A set of utilities and instructions for reproducing and testing Kubernetes issues.

NOTE: The below scenarios and utilities may or may not have been successfully used to reproduce issues, so you should review the code and configuration accordingly and adjust if it's not meeting your needs.

Setting up a cluster

Set environment variables to be used across commands

export CLUSTERNAME=cluster-1-17
export K8S_VERSION=1.17
export REGION=us-east-2
export SSH_KEY=k8s_test
export NODEGROUP_NAME=test
export ACCOUNT_ID=111122223333

Create an EKS cluster with eksctl

eksctl create cluster --name $CLUSTERNAME --version $K8S_VERSION --region $REGION --nodegroup-name $NODEGROUP_NAME \
    --nodes 1 --nodes-min 1 --nodes-max 1 --ssh-access --ssh-public-key $SSH_KEY

Set up Prometheus monitoring

This is a shortening of the EKS docs to set up Prometheus. Go to the docs if this gets out of date.
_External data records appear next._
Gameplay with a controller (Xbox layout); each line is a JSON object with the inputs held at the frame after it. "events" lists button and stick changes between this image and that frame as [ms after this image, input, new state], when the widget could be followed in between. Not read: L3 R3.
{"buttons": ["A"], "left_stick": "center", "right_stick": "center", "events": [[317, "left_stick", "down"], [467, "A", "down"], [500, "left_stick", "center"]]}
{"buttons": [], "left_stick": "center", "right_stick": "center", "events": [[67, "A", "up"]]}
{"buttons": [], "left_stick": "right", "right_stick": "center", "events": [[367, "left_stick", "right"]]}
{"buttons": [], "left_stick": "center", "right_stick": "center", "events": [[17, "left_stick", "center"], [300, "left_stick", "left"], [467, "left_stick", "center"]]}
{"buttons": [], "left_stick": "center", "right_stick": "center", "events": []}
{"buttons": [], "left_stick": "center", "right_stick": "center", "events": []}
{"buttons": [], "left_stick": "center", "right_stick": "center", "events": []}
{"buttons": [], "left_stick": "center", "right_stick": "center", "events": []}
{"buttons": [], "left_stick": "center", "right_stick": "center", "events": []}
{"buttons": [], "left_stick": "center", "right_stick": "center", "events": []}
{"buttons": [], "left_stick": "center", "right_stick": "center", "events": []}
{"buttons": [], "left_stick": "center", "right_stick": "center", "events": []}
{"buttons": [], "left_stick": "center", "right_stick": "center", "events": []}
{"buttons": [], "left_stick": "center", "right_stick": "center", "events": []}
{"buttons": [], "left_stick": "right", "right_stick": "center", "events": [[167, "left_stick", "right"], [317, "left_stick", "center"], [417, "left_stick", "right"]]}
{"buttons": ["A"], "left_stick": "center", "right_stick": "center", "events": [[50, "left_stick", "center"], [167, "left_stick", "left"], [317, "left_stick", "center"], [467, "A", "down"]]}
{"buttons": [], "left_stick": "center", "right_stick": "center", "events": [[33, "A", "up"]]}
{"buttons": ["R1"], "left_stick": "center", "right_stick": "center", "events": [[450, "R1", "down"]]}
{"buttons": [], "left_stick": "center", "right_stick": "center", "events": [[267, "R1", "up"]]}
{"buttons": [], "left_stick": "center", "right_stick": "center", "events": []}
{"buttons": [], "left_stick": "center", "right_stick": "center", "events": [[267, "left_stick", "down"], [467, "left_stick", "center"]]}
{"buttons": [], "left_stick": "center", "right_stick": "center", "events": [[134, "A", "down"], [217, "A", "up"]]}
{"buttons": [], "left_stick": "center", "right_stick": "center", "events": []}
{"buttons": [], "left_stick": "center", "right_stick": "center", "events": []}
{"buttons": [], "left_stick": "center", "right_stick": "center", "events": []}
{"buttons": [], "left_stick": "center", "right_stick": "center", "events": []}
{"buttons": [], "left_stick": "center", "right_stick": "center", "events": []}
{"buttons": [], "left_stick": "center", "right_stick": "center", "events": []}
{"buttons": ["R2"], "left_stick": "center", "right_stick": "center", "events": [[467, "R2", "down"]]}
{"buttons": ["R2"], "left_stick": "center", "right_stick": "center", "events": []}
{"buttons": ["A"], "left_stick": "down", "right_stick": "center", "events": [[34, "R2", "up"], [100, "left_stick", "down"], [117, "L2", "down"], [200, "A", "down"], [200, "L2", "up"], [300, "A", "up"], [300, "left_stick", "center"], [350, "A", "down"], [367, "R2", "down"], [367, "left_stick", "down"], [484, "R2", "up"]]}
kubectl create namespace prometheus
helm install kube-prometheus stable/prometheus --namespace prometheus \
    --set alertmanager.persistentVolume.storageClass="gp2",server.persistentVolume.storageClass="gp2"
# Verify that pods are ready
kubectl get pods -n prometheus
# Port forward console to local machine
kubectl --namespace=prometheus port-forward deploy/kube-prometheus-server 9090

Go to localhost:9090 to verify the install.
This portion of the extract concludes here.